Issue #16

Welcome to LLVM GPU News, a bi-weekly newsletter on all the GPU things under the LLVM umbrella. This issue covers the period from July 2 to July 22 2021.

We welcome your feedback and suggestions. Let us know if we missed anything interesting, or want us to bring attention to your (sub)project, revisions under review, or proposals. Please see the bottom of the page for details on how to submit suggestions and contribute.

LLVM and Clang

Discussions

Frank Winter asked about adding support for the NVSHMEM API for GPU clusters to the NVPTX backend. There are no replies as of writing.

Commits

Backends can now split register allocation into multiple RegAlloc runs. This is implemented by giving each RegAlloc pass a callback which decides if a register class should be handled or not. AMDGPU uses this to allocate SGPRs and VGPRs separately. Interestingly, this had been in review since December 2018. D55301
OpenCL gained support for new feature macros:
- __opencl_c_generic_address_space D103401
- __opencl_c_read_write_images D104915
- __opencl_c_program_scope_global_variables D103191
The NVPTX matrix operation intrinsics were extended with the .and.popc variant of the b1 MMA instruction. D105384
Waterfall loops are now marked as SI_WATERFALL_LOOP to aid AMDGPU register allocation optimizations. D105467, D105192
AMDGPU frontends can now generate export-free fragment shaders. D105683
Some AMDGPU instructions are now marked as rematerializable:
- SOP D105670
- VOP1 D105742
- VOP2 D106023
- VOP3 D106110
New llvm-mca CustomBehaviour implementation for AMDGPU to handle the s_waitcnt instructions landed but was later reverted.

MLIR

Discussions

chudur-budur asked about making linalg.matmul to GPU runnable code that can be executed with the CUDA runtime. There are no replies as of writing.

Commits

OpenMP (Target Offloading)

Discussions

Commits

The first GPU runtime specific call folding has been pushed D105787, though there are issues still to be resolved right now. Folding of more runtime calls is already prepared (e.g., D106154, D106033).
OpenMP-Opt will now emit more concise remarks with ID tags D105939. The OpenMP documentation does describe these remarks in detail, with examples and mitigation strategies where applicable D106018.
SPMDization detection was extended to include AAHeapToStack/AAHeapToShared analysis results D105634. This optimization, first introduced in D102307, transforms Generic-mode OpenMP kernels that contain separate worker / main threads into an SPMD kernel where all threads are worker threads and active throughout the entire region.
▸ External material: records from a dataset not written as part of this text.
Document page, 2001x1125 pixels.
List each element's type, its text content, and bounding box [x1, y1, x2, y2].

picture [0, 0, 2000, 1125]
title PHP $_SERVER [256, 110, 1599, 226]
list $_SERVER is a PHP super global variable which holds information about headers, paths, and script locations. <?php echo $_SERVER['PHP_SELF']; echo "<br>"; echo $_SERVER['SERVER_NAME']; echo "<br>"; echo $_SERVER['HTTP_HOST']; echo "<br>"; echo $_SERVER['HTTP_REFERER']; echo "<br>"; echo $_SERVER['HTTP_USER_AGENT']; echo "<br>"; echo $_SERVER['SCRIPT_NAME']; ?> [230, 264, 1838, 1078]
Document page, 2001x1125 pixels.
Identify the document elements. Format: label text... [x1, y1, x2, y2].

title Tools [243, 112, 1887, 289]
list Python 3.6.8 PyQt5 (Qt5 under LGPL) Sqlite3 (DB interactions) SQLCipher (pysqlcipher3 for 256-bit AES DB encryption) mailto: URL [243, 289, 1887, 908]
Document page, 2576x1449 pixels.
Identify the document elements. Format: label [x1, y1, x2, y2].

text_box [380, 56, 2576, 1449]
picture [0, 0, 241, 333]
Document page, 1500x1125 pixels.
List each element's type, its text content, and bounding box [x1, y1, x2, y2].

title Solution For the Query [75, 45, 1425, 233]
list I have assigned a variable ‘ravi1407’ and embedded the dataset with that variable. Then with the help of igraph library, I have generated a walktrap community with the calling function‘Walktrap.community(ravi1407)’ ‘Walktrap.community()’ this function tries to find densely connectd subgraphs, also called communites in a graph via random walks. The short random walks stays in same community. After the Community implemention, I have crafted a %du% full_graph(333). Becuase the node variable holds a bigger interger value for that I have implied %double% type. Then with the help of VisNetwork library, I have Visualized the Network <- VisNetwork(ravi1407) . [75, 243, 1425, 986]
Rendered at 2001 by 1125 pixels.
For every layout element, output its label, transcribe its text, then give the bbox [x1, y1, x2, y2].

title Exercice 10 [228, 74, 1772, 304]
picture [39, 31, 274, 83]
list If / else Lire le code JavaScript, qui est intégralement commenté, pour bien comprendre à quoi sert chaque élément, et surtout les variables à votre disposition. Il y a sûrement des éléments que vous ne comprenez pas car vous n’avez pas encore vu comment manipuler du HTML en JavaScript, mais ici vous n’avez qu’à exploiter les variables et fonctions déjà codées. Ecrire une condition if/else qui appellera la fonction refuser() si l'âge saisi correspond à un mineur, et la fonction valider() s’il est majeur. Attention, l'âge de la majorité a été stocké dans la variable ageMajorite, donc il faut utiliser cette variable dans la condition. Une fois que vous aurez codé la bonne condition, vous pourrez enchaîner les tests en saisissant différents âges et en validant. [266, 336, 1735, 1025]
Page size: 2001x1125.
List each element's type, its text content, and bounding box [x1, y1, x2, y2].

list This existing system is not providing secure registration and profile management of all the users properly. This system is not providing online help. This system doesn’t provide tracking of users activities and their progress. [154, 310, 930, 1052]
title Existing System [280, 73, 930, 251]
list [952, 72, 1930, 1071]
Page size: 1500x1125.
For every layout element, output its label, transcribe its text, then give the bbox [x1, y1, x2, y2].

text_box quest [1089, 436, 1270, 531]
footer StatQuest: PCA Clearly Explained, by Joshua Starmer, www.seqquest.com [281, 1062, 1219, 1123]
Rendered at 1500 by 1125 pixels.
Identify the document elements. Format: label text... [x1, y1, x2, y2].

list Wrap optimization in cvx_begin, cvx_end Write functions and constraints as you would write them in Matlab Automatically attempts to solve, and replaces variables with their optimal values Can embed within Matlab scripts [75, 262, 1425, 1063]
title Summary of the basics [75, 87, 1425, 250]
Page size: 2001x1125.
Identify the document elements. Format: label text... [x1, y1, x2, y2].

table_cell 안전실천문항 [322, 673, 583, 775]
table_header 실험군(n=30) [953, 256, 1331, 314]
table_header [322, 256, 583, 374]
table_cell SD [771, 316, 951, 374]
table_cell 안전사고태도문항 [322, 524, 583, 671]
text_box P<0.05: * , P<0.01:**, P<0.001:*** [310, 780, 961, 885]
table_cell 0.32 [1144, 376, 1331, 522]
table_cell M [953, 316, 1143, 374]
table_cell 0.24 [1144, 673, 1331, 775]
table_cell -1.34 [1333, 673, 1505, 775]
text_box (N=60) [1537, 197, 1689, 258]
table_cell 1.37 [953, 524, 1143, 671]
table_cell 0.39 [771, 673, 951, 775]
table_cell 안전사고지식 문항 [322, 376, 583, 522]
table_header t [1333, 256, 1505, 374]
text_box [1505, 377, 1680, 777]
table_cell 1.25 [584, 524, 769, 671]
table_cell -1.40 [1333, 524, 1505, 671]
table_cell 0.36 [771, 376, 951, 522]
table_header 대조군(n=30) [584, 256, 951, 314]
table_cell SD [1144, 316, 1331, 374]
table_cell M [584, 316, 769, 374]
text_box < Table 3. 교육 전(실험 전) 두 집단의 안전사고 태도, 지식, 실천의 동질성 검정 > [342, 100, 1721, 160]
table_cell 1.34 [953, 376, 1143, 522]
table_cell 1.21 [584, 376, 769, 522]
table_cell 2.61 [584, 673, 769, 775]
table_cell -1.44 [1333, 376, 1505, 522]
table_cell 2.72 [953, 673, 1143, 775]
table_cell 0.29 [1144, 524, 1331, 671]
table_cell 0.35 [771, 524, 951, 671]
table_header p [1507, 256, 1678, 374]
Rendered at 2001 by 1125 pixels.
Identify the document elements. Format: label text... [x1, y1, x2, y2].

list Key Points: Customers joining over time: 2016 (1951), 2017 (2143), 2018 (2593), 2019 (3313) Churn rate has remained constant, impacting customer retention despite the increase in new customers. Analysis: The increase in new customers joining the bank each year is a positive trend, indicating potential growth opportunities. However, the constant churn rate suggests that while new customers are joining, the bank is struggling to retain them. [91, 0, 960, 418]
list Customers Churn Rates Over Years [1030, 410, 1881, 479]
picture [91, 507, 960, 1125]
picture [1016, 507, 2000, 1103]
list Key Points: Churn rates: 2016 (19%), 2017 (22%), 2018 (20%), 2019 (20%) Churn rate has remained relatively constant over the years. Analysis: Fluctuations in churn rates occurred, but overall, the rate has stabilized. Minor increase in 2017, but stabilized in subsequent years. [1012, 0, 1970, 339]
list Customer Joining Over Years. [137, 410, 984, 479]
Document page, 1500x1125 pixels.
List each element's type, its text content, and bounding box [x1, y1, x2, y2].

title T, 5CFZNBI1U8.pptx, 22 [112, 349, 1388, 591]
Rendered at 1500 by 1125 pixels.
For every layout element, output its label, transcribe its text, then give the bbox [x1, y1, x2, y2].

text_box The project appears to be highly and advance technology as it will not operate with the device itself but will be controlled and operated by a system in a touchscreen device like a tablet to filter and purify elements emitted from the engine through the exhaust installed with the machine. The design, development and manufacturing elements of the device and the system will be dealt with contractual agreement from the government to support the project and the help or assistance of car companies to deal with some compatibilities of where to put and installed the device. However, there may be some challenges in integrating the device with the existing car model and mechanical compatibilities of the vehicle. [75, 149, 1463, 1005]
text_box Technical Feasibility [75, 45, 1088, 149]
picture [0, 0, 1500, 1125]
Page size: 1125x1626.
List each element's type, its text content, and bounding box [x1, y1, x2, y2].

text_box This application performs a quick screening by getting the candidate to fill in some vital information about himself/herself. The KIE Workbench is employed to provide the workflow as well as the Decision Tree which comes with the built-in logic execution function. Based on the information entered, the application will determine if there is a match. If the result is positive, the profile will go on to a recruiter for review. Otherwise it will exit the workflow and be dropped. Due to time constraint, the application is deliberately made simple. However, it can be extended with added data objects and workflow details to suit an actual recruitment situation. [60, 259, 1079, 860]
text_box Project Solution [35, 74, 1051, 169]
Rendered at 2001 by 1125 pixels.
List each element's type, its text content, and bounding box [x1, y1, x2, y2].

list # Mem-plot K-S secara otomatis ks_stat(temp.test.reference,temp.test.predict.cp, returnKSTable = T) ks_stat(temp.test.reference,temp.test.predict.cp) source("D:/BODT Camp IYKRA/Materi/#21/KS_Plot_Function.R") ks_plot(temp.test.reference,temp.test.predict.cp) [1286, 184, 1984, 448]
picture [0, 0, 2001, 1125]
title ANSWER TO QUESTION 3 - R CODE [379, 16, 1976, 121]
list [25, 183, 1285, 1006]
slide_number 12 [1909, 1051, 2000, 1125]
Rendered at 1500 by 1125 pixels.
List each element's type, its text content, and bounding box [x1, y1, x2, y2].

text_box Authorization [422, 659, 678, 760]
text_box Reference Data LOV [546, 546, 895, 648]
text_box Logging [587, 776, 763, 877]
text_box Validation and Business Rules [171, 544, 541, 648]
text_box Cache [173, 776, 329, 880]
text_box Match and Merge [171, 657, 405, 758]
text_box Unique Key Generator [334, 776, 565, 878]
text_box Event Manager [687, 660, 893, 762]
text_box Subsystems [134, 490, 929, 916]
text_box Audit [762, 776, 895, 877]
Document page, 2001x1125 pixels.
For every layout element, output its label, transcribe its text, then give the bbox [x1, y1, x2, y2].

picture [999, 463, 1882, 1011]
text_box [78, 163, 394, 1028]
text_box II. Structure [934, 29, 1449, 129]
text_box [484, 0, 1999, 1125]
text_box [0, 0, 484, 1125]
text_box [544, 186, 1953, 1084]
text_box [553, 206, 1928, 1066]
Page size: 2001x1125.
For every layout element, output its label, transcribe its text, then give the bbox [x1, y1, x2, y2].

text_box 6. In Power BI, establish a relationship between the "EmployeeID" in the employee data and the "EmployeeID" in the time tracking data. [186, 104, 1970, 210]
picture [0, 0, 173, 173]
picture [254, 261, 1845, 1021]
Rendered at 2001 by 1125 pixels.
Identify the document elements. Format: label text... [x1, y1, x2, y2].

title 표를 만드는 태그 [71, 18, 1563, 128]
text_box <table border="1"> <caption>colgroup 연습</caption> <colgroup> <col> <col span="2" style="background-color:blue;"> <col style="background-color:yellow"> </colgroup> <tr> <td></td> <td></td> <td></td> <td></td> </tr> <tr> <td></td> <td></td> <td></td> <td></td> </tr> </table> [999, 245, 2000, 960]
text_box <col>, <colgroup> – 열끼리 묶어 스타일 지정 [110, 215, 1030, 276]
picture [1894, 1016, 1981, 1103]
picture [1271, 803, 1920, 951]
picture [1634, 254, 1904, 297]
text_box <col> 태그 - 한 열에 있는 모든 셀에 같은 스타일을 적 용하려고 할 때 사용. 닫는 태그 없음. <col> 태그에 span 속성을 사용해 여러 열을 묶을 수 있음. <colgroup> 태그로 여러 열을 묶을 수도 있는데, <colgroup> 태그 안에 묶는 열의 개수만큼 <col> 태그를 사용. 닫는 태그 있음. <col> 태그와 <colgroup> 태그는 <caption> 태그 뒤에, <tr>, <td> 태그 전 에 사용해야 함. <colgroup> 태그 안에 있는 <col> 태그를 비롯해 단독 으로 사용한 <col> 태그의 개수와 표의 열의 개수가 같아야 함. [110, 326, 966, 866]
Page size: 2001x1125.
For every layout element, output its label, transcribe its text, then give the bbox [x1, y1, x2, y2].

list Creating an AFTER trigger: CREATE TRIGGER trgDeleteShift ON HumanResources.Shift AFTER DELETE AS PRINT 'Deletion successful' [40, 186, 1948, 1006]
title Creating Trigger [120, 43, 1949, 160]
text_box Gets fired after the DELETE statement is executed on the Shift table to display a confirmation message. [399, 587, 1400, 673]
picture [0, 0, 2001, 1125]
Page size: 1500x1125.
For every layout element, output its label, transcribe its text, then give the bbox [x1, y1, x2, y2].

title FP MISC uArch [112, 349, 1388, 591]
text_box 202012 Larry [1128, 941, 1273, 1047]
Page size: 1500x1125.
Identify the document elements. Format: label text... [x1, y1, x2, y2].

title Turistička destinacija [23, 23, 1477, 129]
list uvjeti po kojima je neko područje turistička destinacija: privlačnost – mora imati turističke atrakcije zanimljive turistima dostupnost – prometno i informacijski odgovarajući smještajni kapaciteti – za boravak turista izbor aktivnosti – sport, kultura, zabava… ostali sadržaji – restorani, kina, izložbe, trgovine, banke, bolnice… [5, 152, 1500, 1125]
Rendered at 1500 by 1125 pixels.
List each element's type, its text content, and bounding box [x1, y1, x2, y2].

This is closer to how CUDA operates and is generally faster when we can perform this optimization. The new patch allows it to handle globalization. We’re still missing a third optimization which guards operations meant to be done by a single thread with a barrier before there is full support. Even though full support is still in progress, we have already seen good improvements from this transformation.

External Compilers

LLPC

Mesa

David Airlie is working on bringing back the Mesa OpenCL 3.0 support and ran into issues with the SPIR target always enabling all CL optional extensions. Anastasia Stulova noted that SPIR was originally added as a device agnostic-target. However, for Mesa/clover, it is desirable to provide Clang a concrete device and the list of supported extensions.